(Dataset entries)
━━━━━━━━━━
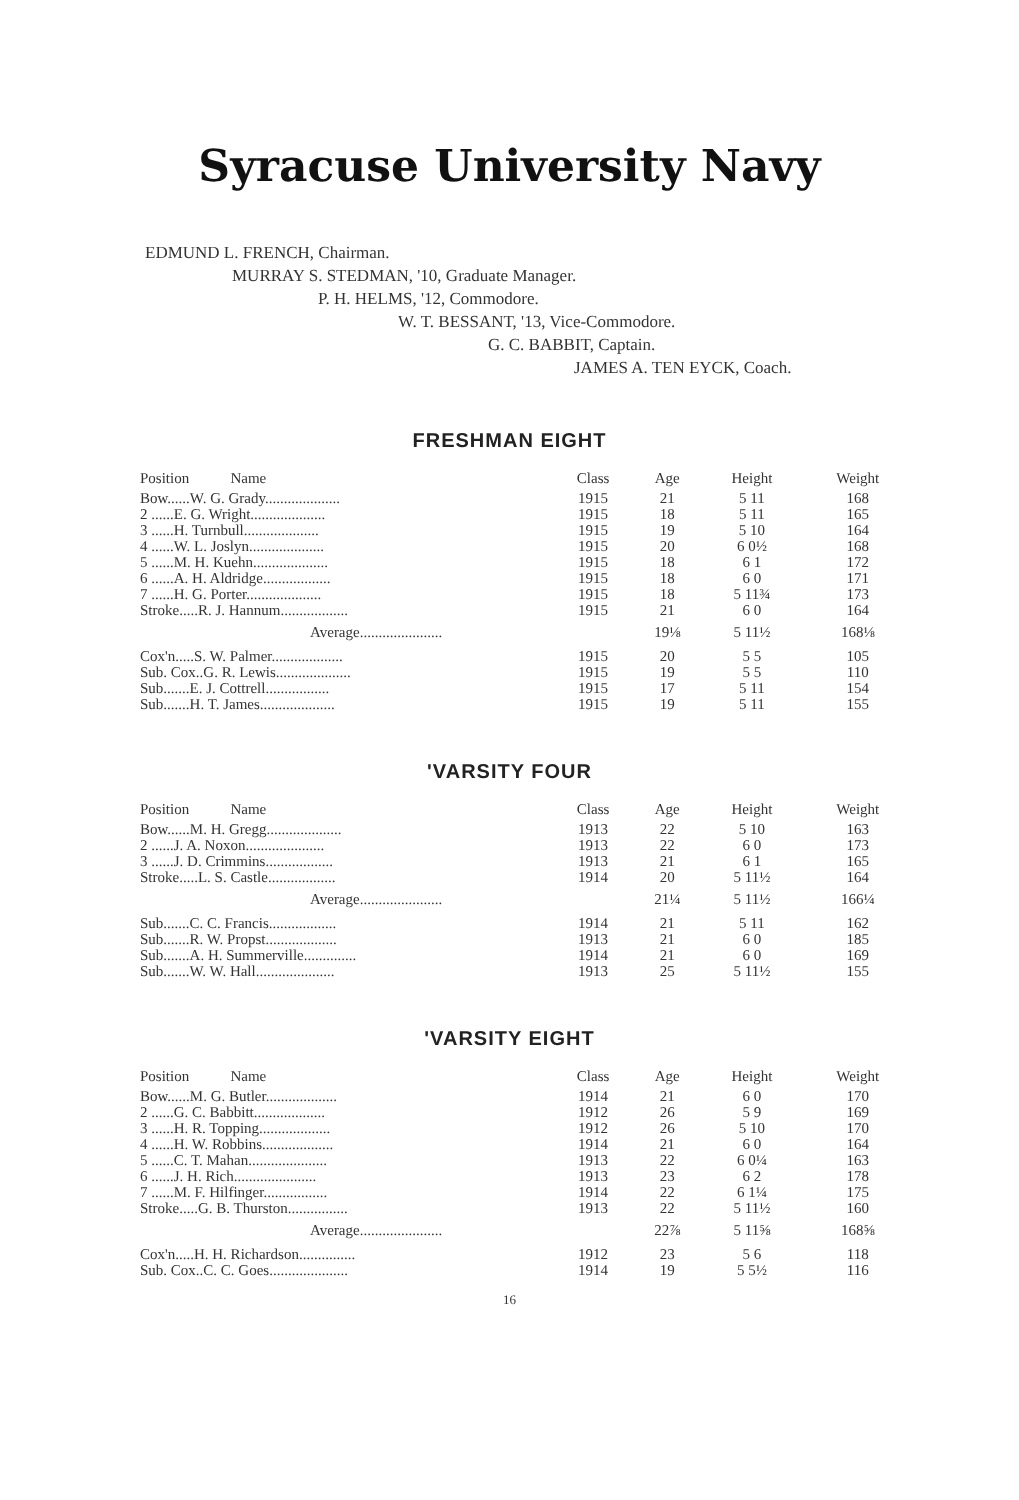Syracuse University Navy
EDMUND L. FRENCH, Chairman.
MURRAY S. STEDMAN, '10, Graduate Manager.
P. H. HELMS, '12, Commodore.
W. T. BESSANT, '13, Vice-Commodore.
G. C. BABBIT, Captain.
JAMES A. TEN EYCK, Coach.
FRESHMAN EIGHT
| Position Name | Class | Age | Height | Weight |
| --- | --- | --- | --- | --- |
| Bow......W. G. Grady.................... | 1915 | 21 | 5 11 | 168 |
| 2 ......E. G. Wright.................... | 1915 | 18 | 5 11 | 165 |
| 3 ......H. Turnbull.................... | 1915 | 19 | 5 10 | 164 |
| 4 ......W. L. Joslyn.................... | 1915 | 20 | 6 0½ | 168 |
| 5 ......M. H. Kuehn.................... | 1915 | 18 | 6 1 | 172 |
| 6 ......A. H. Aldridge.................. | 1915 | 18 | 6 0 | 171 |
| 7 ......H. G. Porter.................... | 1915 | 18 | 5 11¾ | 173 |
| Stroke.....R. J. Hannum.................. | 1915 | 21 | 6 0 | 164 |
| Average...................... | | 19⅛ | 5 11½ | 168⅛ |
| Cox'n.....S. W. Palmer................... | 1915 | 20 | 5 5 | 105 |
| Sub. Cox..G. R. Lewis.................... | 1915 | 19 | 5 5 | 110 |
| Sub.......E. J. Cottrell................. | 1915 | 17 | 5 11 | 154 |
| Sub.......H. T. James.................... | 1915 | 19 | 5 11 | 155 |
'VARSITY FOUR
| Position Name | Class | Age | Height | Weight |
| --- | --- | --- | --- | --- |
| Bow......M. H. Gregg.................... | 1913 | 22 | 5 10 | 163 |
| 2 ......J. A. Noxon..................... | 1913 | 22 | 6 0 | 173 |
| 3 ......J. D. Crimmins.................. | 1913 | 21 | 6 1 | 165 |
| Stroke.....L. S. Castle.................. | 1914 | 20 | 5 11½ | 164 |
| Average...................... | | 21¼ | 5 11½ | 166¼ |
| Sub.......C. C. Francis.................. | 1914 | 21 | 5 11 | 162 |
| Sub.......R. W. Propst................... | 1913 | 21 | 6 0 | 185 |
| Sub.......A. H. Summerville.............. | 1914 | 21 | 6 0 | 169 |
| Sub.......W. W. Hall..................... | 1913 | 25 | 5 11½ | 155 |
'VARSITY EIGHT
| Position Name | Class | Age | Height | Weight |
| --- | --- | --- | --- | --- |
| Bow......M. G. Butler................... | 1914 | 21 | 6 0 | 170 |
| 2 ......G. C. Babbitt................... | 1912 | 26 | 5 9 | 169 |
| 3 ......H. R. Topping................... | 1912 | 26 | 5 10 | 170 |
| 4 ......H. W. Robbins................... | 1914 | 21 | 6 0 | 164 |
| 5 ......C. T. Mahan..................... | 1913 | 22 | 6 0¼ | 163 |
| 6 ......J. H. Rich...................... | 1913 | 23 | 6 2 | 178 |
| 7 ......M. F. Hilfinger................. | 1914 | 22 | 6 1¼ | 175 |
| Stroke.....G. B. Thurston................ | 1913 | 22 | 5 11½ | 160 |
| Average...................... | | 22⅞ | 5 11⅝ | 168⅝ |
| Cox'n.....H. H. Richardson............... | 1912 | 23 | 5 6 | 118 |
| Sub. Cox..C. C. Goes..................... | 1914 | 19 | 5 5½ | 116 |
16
━━━━━━━━━━
Reproduce every record above exactly as given, excluding pictures from the result.

Syracuse University Navy
EDMUND L. FRENCH, Chairman.
MURRAY S. STEDMAN, '10, Graduate Manager.
P. H. HELMS, '12, Commodore.
W. T. BESSANT, '13, Vice-Commodore.
G. C. BABBIT, Captain.
JAMES A. TEN EYCK, Coach.
FRESHMAN EIGHT
| Position Name | Class | Age | Height | Weight |
| --- | --- | --- | --- | --- |
| Bow......W. G. Grady.................... | 1915 | 21 | 5 11 | 168 |
| 2 ......E. G. Wright.................... | 1915 | 18 | 5 11 | 165 |
| 3 ......H. Turnbull.................... | 1915 | 19 | 5 10 | 164 |
| 4 ......W. L. Joslyn.................... | 1915 | 20 | 6 0½ | 168 |
| 5 ......M. H. Kuehn.................... | 1915 | 18 | 6 1 | 172 |
| 6 ......A. H. Aldridge.................. | 1915 | 18 | 6 0 | 171 |
| 7 ......H. G. Porter.................... | 1915 | 18 | 5 11¾ | 173 |
| Stroke.....R. J. Hannum.................. | 1915 | 21 | 6 0 | 164 |
| Average...................... | | 19⅛ | 5 11½ | 168⅛ |
| Cox'n.....S. W. Palmer................... | 1915 | 20 | 5 5 | 105 |
| Sub. Cox..G. R. Lewis.................... | 1915 | 19 | 5 5 | 110 |
| Sub.......E. J. Cottrell................. | 1915 | 17 | 5 11 | 154 |
| Sub.......H. T. James.................... | 1915 | 19 | 5 11 | 155 |
'VARSITY FOUR
| Position Name | Class | Age | Height | Weight |
| --- | --- | --- | --- | --- |
| Bow......M. H. Gregg.................... | 1913 | 22 | 5 10 | 163 |
| 2 ......J. A. Noxon..................... | 1913 | 22 | 6 0 | 173 |
| 3 ......J. D. Crimmins.................. | 1913 | 21 | 6 1 | 165 |
| Stroke.....L. S. Castle.................. | 1914 | 20 | 5 11½ | 164 |
| Average...................... | | 21¼ | 5 11½ | 166¼ |
| Sub.......C. C. Francis.................. | 1914 | 21 | 5 11 | 162 |
| Sub.......R. W. Propst................... | 1913 | 21 | 6 0 | 185 |
| Sub.......A. H. Summerville.............. | 1914 | 21 | 6 0 | 169 |
| Sub.......W. W. Hall..................... | 1913 | 25 | 5 11½ | 155 |
'VARSITY EIGHT
| Position Name | Class | Age | Height | Weight |
| --- | --- | --- | --- | --- |
| Bow......M. G. Butler................... | 1914 | 21 | 6 0 | 170 |
| 2 ......G. C. Babbitt................... | 1912 | 26 | 5 9 | 169 |
| 3 ......H. R. Topping................... | 1912 | 26 | 5 10 | 170 |
| 4 ......H. W. Robbins................... | 1914 | 21 | 6 0 | 164 |
| 5 ......C. T. Mahan..................... | 1913 | 22 | 6 0¼ | 163 |
| 6 ......J. H. Rich...................... | 1913 | 23 | 6 2 | 178 |
| 7 ......M. F. Hilfinger................. | 1914 | 22 | 6 1¼ | 175 |
| Stroke.....G. B. Thurston................ | 1913 | 22 | 5 11½ | 160 |
| Average...................... | | 22⅞ | 5 11⅝ | 168⅝ |
| Cox'n.....H. H. Richardson............... | 1912 | 23 | 5 6 | 118 |
| Sub. Cox..C. C. Goes..................... | 1914 | 19 | 5 5½ | 116 |
16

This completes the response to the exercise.